» TASK TO COMPLETE:
Return all of the data exactly as given.

» Camera intrinsics and pose data:

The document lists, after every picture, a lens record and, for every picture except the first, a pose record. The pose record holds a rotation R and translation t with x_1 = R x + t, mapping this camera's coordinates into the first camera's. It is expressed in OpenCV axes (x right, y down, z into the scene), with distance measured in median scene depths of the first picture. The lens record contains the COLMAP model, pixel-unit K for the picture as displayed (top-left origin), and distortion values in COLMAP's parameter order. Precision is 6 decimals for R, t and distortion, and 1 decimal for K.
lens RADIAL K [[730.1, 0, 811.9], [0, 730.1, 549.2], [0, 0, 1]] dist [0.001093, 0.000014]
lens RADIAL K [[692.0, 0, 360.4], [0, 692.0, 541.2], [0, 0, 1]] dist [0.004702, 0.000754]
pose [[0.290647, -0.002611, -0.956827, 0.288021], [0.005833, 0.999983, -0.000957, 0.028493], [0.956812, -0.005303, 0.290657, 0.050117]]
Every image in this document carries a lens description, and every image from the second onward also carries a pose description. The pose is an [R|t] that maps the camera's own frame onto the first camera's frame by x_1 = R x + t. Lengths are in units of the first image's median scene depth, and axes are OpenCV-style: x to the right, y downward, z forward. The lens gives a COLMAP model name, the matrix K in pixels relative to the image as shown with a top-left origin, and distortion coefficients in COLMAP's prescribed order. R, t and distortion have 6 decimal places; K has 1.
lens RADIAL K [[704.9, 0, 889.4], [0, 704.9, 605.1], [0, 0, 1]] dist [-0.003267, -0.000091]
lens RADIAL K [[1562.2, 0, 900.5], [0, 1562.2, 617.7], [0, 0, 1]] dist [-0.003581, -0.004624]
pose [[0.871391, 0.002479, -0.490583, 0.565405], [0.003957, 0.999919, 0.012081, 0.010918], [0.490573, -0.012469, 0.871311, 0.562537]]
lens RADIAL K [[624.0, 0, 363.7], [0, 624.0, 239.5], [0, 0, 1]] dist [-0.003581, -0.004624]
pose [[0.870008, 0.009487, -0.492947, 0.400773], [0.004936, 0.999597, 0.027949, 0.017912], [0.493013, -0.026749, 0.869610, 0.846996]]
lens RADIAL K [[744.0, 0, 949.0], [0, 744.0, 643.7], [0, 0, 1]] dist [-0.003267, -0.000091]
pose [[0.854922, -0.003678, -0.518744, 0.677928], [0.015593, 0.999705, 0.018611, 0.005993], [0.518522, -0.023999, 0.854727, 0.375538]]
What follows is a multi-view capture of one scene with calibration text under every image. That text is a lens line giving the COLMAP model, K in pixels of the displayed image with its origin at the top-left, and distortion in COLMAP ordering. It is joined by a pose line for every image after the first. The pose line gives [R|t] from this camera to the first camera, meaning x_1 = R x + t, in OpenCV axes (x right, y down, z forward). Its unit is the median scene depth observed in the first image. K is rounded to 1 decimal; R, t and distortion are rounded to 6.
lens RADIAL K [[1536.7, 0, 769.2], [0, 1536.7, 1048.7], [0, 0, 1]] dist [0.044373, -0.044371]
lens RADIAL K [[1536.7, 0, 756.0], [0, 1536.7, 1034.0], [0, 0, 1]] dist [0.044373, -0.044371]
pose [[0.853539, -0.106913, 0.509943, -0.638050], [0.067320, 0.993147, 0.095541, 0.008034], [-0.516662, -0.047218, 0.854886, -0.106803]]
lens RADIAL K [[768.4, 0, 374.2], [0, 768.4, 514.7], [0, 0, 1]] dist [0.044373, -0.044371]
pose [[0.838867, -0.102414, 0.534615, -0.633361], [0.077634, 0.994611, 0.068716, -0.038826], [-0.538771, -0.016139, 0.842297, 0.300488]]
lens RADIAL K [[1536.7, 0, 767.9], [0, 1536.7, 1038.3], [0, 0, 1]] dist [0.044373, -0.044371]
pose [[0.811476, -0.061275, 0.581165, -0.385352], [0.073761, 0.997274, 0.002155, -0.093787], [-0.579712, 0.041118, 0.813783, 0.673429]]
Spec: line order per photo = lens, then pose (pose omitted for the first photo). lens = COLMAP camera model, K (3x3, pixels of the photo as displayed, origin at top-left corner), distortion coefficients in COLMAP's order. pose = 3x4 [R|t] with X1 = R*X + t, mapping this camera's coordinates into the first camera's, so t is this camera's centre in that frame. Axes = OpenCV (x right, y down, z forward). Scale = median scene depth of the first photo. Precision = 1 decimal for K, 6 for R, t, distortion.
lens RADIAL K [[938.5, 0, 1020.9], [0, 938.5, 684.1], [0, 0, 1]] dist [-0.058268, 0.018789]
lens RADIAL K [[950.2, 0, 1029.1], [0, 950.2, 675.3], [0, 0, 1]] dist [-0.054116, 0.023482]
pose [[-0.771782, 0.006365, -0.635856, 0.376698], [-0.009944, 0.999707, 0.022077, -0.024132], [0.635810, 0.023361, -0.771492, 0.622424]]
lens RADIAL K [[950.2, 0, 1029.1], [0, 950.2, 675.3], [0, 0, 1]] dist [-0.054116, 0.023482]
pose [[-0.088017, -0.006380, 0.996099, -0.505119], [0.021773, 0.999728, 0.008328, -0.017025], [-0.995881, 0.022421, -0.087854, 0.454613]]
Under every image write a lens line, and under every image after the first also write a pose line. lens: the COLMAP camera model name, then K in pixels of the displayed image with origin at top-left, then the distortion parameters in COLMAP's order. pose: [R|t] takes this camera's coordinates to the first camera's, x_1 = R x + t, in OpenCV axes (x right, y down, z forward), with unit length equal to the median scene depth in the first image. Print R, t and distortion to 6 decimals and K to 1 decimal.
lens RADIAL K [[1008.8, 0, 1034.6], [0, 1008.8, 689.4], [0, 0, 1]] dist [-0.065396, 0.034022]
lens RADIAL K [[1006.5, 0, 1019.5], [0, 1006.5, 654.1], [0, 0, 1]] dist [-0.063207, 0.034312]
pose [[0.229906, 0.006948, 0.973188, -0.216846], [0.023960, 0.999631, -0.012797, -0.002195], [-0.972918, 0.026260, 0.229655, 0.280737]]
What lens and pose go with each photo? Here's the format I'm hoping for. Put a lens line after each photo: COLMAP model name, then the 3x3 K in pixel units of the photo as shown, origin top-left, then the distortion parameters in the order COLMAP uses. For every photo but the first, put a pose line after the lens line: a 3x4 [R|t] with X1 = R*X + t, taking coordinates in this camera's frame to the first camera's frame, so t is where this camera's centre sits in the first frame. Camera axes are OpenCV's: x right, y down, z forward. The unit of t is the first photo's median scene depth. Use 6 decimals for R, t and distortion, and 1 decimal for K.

» ANSWER TO THIS PROBLEM:
The document lists, after every picture, a lens record and, for every picture except the first, a pose record. The pose record holds a rotation R and translation t with x_1 = R x + t, mapping this camera's coordinates into the first camera's. It is expressed in OpenCV axes (x right, y down, z into the scene), with distance measured in median scene depths of the first picture. The lens record contains the COLMAP model, pixel-unit K for the picture as displayed (top-left origin), and distortion values in COLMAP's parameter order. Precision is 6 decimals for R, t and distortion, and 1 decimal for K.
lens RADIAL K [[730.1, 0, 811.9], [0, 730.1, 549.2], [0, 0, 1]] dist [0.001093, 0.000014]
lens RADIAL K [[692.0, 0, 360.4], [0, 692.0, 541.2], [0, 0, 1]] dist [0.004702, 0.000754]
pose [[0.290647, -0.002611, -0.956827, 0.288021], [0.005833, 0.999983, -0.000957, 0.028493], [0.956812, -0.005303, 0.290657, 0.050117]]
Every image in this document carries a lens description, and every image from the second onward also carries a pose description. The pose is an [R|t] that maps the camera's own frame onto the first camera's frame by x_1 = R x + t. Lengths are in units of the first image's median scene depth, and axes are OpenCV-style: x to the right, y downward, z forward. The lens gives a COLMAP model name, the matrix K in pixels relative to the image as shown with a top-left origin, and distortion coefficients in COLMAP's prescribed order. R, t and distortion have 6 decimal places; K has 1.
lens RADIAL K [[704.9, 0, 889.4], [0, 704.9, 605.1], [0, 0, 1]] dist [-0.003267, -0.000091]
lens RADIAL K [[1562.2, 0, 900.5], [0, 1562.2, 617.7], [0, 0, 1]] dist [-0.003581, -0.004624]
pose [[0.871391, 0.002479, -0.490583, 0.565405], [0.003957, 0.999919, 0.012081, 0.010918], [0.490573, -0.012469, 0.871311, 0.562537]]
lens RADIAL K [[624.0, 0, 363.7], [0, 624.0, 239.5], [0, 0, 1]] dist [-0.003581, -0.004624]
pose [[0.870008, 0.009487, -0.492947, 0.400773], [0.004936, 0.999597, 0.027949, 0.017912], [0.493013, -0.026749, 0.869610, 0.846996]]
lens RADIAL K [[744.0, 0, 949.0], [0, 744.0, 643.7], [0, 0, 1]] dist [-0.003267, -0.000091]
pose [[0.854922, -0.003678, -0.518744, 0.677928], [0.015593, 0.999705, 0.018611, 0.005993], [0.518522, -0.023999, 0.854727, 0.375538]]
What follows is a multi-view capture of one scene with calibration text under every image. That text is a lens line giving the COLMAP model, K in pixels of the displayed image with its origin at the top-left, and distortion in COLMAP ordering. It is joined by a pose line for every image after the first. The pose line gives [R|t] from this camera to the first camera, meaning x_1 = R x + t, in OpenCV axes (x right, y down, z forward). Its unit is the median scene depth observed in the first image. K is rounded to 1 decimal; R, t and distortion are rounded to 6.
lens RADIAL K [[1536.7, 0, 769.2], [0, 1536.7, 1048.7], [0, 0, 1]] dist [0.044373, -0.044371]
lens RADIAL K [[1536.7, 0, 756.0], [0, 1536.7, 1034.0], [0, 0, 1]] dist [0.044373, -0.044371]
pose [[0.853539, -0.106913, 0.509943, -0.638050], [0.067320, 0.993147, 0.095541, 0.008034], [-0.516662, -0.047218, 0.854886, -0.106803]]
lens RADIAL K [[768.4, 0, 374.2], [0, 768.4, 514.7], [0, 0, 1]] dist [0.044373, -0.044371]
pose [[0.838867, -0.102414, 0.534615, -0.633361], [0.077634, 0.994611, 0.068716, -0.038826], [-0.538771, -0.016139, 0.842297, 0.300488]]
lens RADIAL K [[1536.7, 0, 767.9], [0, 1536.7, 1038.3], [0, 0, 1]] dist [0.044373, -0.044371]
pose [[0.811476, -0.061275, 0.581165, -0.385352], [0.073761, 0.997274, 0.002155, -0.093787], [-0.579712, 0.041118, 0.813783, 0.673429]]
Spec: line order per photo = lens, then pose (pose omitted for the first photo). lens = COLMAP camera model, K (3x3, pixels of the photo as displayed, origin at top-left corner), distortion coefficients in COLMAP's order. pose = 3x4 [R|t] with X1 = R*X + t, mapping this camera's coordinates into the first camera's, so t is this camera's centre in that frame. Axes = OpenCV (x right, y down, z forward). Scale = median scene depth of the first photo. Precision = 1 decimal for K, 6 for R, t, distortion.
lens RADIAL K [[938.5, 0, 1020.9], [0, 938.5, 684.1], [0, 0, 1]] dist [-0.058268, 0.018789]
lens RADIAL K [[950.2, 0, 1029.1], [0, 950.2, 675.3], [0, 0, 1]] dist [-0.054116, 0.023482]
pose [[-0.771782, 0.006365, -0.635856, 0.376698], [-0.009944, 0.999707, 0.022077, -0.024132], [0.635810, 0.023361, -0.771492, 0.622424]]
lens RADIAL K [[950.2, 0, 1029.1], [0, 950.2, 675.3], [0, 0, 1]] dist [-0.054116, 0.023482]
pose [[-0.088017, -0.006380, 0.996099, -0.505119], [0.021773, 0.999728, 0.008328, -0.017025], [-0.995881, 0.022421, -0.087854, 0.454613]]
Under every image write a lens line, and under every image after the first also write a pose line. lens: the COLMAP camera model name, then K in pixels of the displayed image with origin at top-left, then the distortion parameters in COLMAP's order. pose: [R|t] takes this camera's coordinates to the first camera's, x_1 = R x + t, in OpenCV axes (x right, y down, z forward), with unit length equal to the median scene depth in the first image. Print R, t and distortion to 6 decimals and K to 1 decimal.
lens RADIAL K [[1008.8, 0, 1034.6], [0, 1008.8, 689.4], [0, 0, 1]] dist [-0.065396, 0.034022]
lens RADIAL K [[1006.5, 0, 1019.5], [0, 1006.5, 654.1], [0, 0, 1]] dist [-0.063207, 0.034312]
pose [[0.229906, 0.006948, 0.973188, -0.216846], [0.023960, 0.999631, -0.012797, -0.002195], [-0.972918, 0.026260, 0.229655, 0.280737]]
What lens and pose go with each photo? Here's the format I'm hoping for. Put a lens line after each photo: COLMAP model name, then the 3x3 K in pixel units of the photo as shown, origin top-left, then the distortion parameters in the order COLMAP uses. For every photo but the first, put a pose line after the lens line: a 3x4 [R|t] with X1 = R*X + t, taking coordinates in this camera's frame to the first camera's frame, so t is where this camera's centre sits in the first frame. Camera axes are OpenCV's: x right, y down, z forward. The unit of t is the first photo's median scene depth. Use 6 decimals for R, t and distortion, and 1 decimal for K.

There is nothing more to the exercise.